*What you should do*.
Reproduce the text of the material below, substituting "Add to basket" for every occurrence of "Add to cart" and leaving everything else unchanged. Omit the pictures from your output.

*Information provided*.
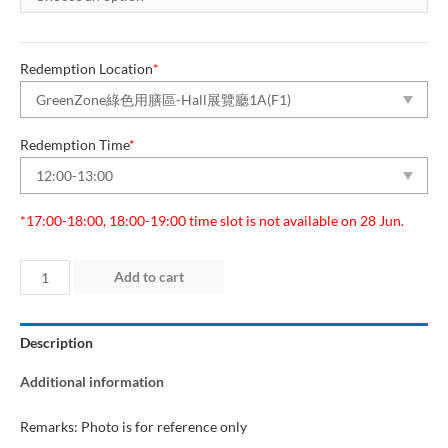
Redemption Location
*
Redemption Time
*
*17:00-18:00, 18:00-19:00 time slot is not available on 28 Jun.
Day
Add to cart
1
(25
Description
Jun
2026)
Additional information
“Green
Dining
Remarks: Photo is for reference only
Zone”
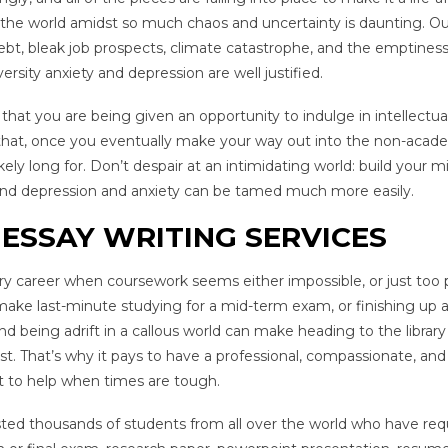
the world amidst so much chaos and uncertainty is daunting. Ou
bt, bleak job prospects, climate catastrophe, and the emptiness
ersity anxiety and depression are well justified.
that you are being given an opportunity to indulge in intellectua
ng that, once you eventually make your way out into the non-acad
 likely long for. Don’t despair at an intimidating world: build your m
, and depression and anxiety can be tamed much more easily.
ESSAY WRITING SERVICES
y career when coursework seems either impossible, or just too p
 make last-minute studying for a mid-term exam, or finishing up 
 being adrift in a callous world can make heading to the library 
t. That’s why it pays to have a professional, compassionate, and
st to help when times are tough.
ed thousands of students from all over the world who have req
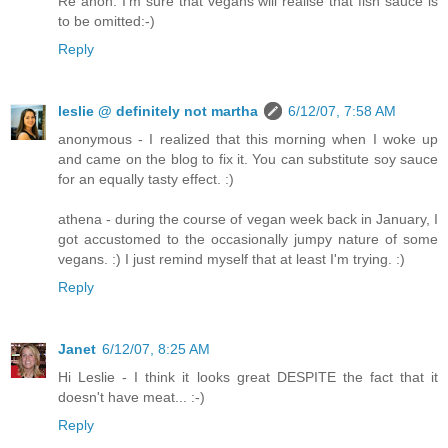
Re anon: I'm sure that vegans will realise that fish sauce is
to be omitted:-)
Reply
leslie @ definitely not martha
6/12/07, 7:58 AM
anonymous - I realized that this morning when I woke up
and came on the blog to fix it. You can substitute soy sauce
for an equally tasty effect. :)
athena - during the course of vegan week back in January, I
got accustomed to the occasionally jumpy nature of some
vegans. :) I just remind myself that at least I'm trying. :)
Reply
Janet
6/12/07, 8:25 AM
Hi Leslie - I think it looks great DESPITE the fact that it
doesn't have meat... :-)
Reply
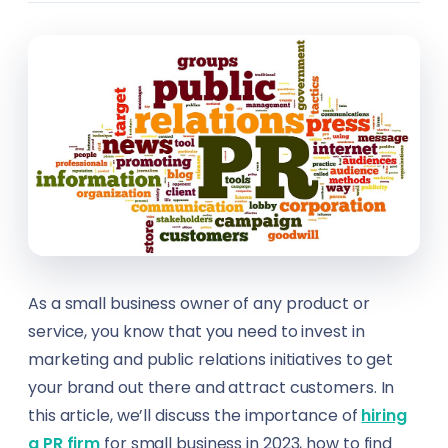
Design & Creative Arts
Career Counsellors
Ecommerce
Carpenters
Engineering & Construction
Climate Solutions Specialists
Festivals
Construction Workers
Fishing
Content Creators
Food & Beverage
Content Writers
As a small business owner of any product or
Healthcare
Councillors
service, you know that you need to invest in
marketing and public relations initiatives to get
Hospitality
Customer Service Representatives (CSR)
your brand out there and attract customers. In
Hotels
this article, we’ll discuss the importance of
hiring
Cybersecurity Analysts
a PR firm
for small business in 2023, how to find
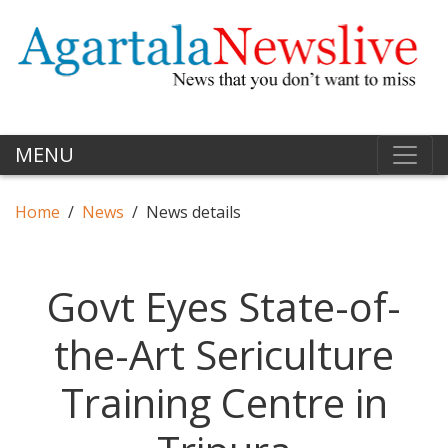
MENU
Home
News
News details
Govt Eyes State-of-
the-Art Sericulture
Training Centre in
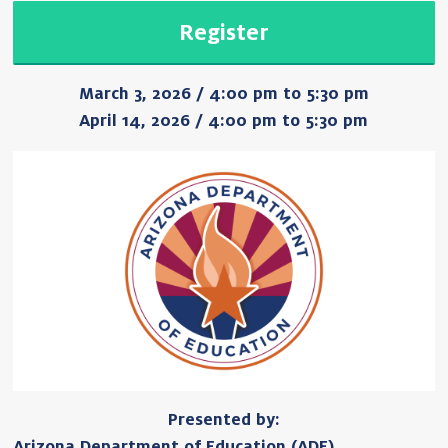
Register
March 3, 2026 / 4:00 pm to 5:30 pm
April 14, 2026 / 4:00 pm to 5:30 pm
Presented by:
Arizona Department of Education (ADE)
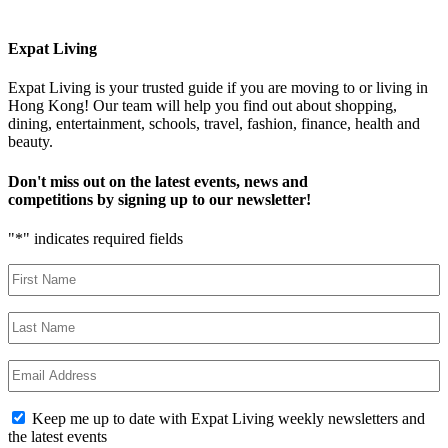
Expat Living
Expat Living is your trusted guide if you are moving to or living in
Hong Kong! Our team will help you find out about shopping,
dining, entertainment, schools, travel, fashion, finance, health and
beauty.
Don't miss out on the latest events, news and
competitions by signing up to our newsletter!
"
*
" indicates required fields
First
Name
*
Last
Name
*
Email
*
Newsletter
Keep me up to date with Expat Living weekly newsletters and
Opt-
the latest events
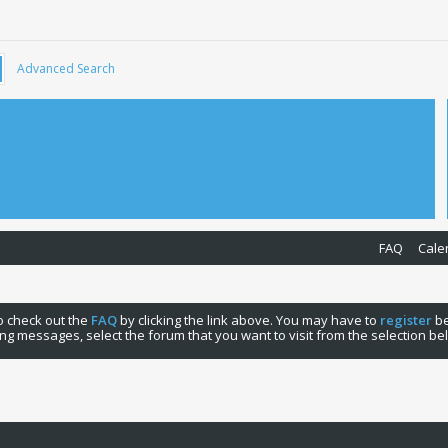
Advanced Search
FAQ
Cale
 to check out the
FAQ
by clicking the link above. You may have to
register
be
ng messages, select the forum that you want to visit from the selection be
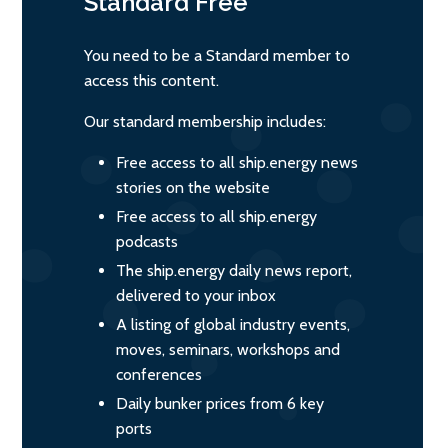
Standard
Free
You need to be a Standard member to
access this content.
Our standard membership includes:
Free access to all ship.energy news
stories on the website
Free access to all ship.energy
podcasts
The ship.energy daily news report,
delivered to your inbox
A listing of global industry events,
moves, seminars, workshops and
conferences
Daily bunker prices from 6 key
ports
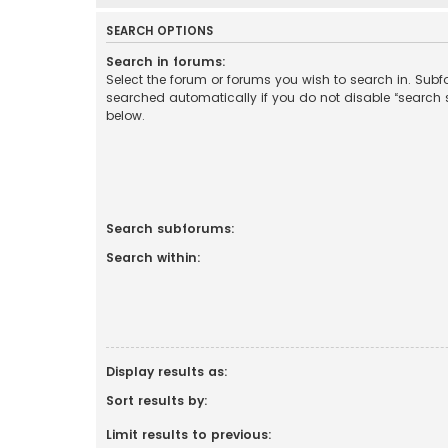
SEARCH OPTIONS
Search in forums:
Select the forum or forums you wish to search in. Sub
searched automatically if you do not disable “search
below.
Search subforums:
Search within:
Display results as:
Sort results by:
Limit results to previous:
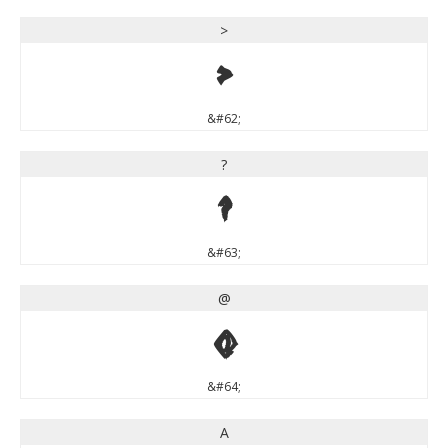
>
>
&#62;
?
?
&#63;
@
@
&#64;
A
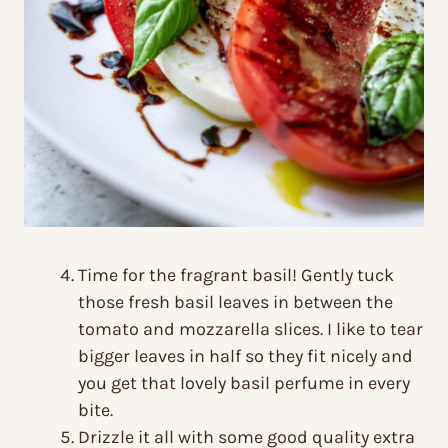
Time for the fragrant basil! Gently tuck
those fresh basil leaves in between the
tomato and mozzarella slices. I like to tear
bigger leaves in half so they fit nicely and
you get that lovely basil perfume in every
bite.
Drizzle it all with some good quality extra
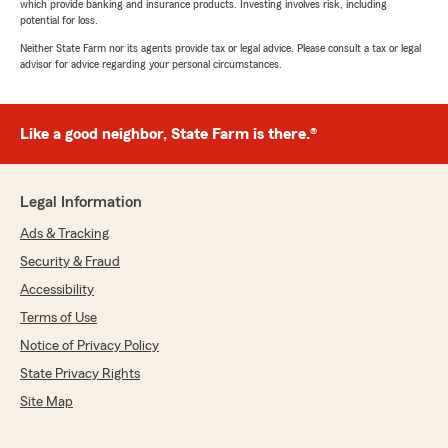
which provide banking and insurance products. Investing involves risk, including
potential for loss.
Neither State Farm nor its agents provide tax or legal advice. Please consult a tax or legal
advisor for advice regarding your personal circumstances.
Like a good neighbor, State Farm is there.®
Legal Information
Ads & Tracking
Security & Fraud
Accessibility
Terms of Use
Notice of Privacy Policy
State Privacy Rights
Site Map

*Response to this task*.
Redemption Location
*
Redemption Time
*
*17:00-18:00, 18:00-19:00 time slot is not available on 28 Jun.
Day
Add to basket
1
(25
Description
Jun
2026)
Additional information
“Green
Dining
Remarks: Photo is for reference only
Zone”
the world amidst so much chaos and uncertainty is daunting. Ou
bt, bleak job prospects, climate catastrophe, and the emptiness
ersity anxiety and depression are well justified.
that you are being given an opportunity to indulge in intellectua
ng that, once you eventually make your way out into the non-acad
 likely long for. Don’t despair at an intimidating world: build your m
, and depression and anxiety can be tamed much more easily.
ESSAY WRITING SERVICES
y career when coursework seems either impossible, or just too p
 make last-minute studying for a mid-term exam, or finishing up 
 being adrift in a callous world can make heading to the library 
t. That’s why it pays to have a professional, compassionate, and
st to help when times are tough.
ed thousands of students from all over the world who have req
Re anon: I'm sure that vegans will realise that fish sauce is
to be omitted:-)
Reply
leslie @ definitely not martha
6/12/07, 7:58 AM
anonymous - I realized that this morning when I woke up
and came on the blog to fix it. You can substitute soy sauce
for an equally tasty effect. :)
athena - during the course of vegan week back in January, I
got accustomed to the occasionally jumpy nature of some
vegans. :) I just remind myself that at least I'm trying. :)
Reply
Janet
6/12/07, 8:25 AM
Hi Leslie - I think it looks great DESPITE the fact that it
doesn't have meat... :-)
Reply
Design & Creative Arts
Career Counsellors
Ecommerce
Carpenters
Engineering & Construction
Climate Solutions Specialists
Festivals
Construction Workers
Fishing
Content Creators
Food & Beverage
Content Writers
As a small business owner of any product or
Healthcare
Councillors
service, you know that you need to invest in
marketing and public relations initiatives to get
Hospitality
Customer Service Representatives (CSR)
your brand out there and attract customers. In
Hotels
this article, we’ll discuss the importance of
hiring
Cybersecurity Analysts
a PR firm
for small business in 2023, how to find
MENU
Home
News
News details
Govt Eyes State-of-
the-Art Sericulture
Training Centre in
Register
March 3, 2026 / 4:00 pm to 5:30 pm
April 14, 2026 / 4:00 pm to 5:30 pm
Presented by:
Arizona Department of Education (ADE)
Expat Living
Expat Living is your trusted guide if you are moving to or living in
Hong Kong! Our team will help you find out about shopping,
dining, entertainment, schools, travel, fashion, finance, health and
beauty.
Don't miss out on the latest events, news and
competitions by signing up to our newsletter!
"
*
" indicates required fields
First
Name
*
Last
Name
*
Email
*
Newsletter
Keep me up to date with Expat Living weekly newsletters and
Opt-
the latest events
Advanced Search
FAQ
Cale
 to check out the
FAQ
by clicking the link above. You may have to
register
be
ng messages, select the forum that you want to visit from the selection be
Standard
Free
You need to be a Standard member to
access this content.
Our standard membership includes:
Free access to all ship.energy news
stories on the website
Free access to all ship.energy
podcasts
The ship.energy daily news report,
delivered to your inbox
A listing of global industry events,
moves, seminars, workshops and
conferences
Daily bunker prices from 6 key
ports
SEARCH OPTIONS
Search in forums:
Select the forum or forums you wish to search in. Sub
searched automatically if you do not disable “search
below.
Search subforums:
Search within:
Display results as:
Sort results by:
Limit results to previous:
>
>
&#62;
?
?
&#63;
@
@
&#64;
A
Time for the fragrant basil! Gently tuck
those fresh basil leaves in between the
tomato and mozzarella slices. I like to tear
bigger leaves in half so they fit nicely and
you get that lovely basil perfume in every
bite.
Drizzle it all with some good quality extra
which provide banking and insurance products. Investing involves risk, including
potential for loss.
Neither State Farm nor its agents provide tax or legal advice. Please consult a tax or legal
advisor for advice regarding your personal circumstances.
Like a good neighbor, State Farm is there.®
Legal Information
Ads & Tracking
Security & Fraud
Accessibility
Terms of Use
Notice of Privacy Policy
State Privacy Rights
Site Map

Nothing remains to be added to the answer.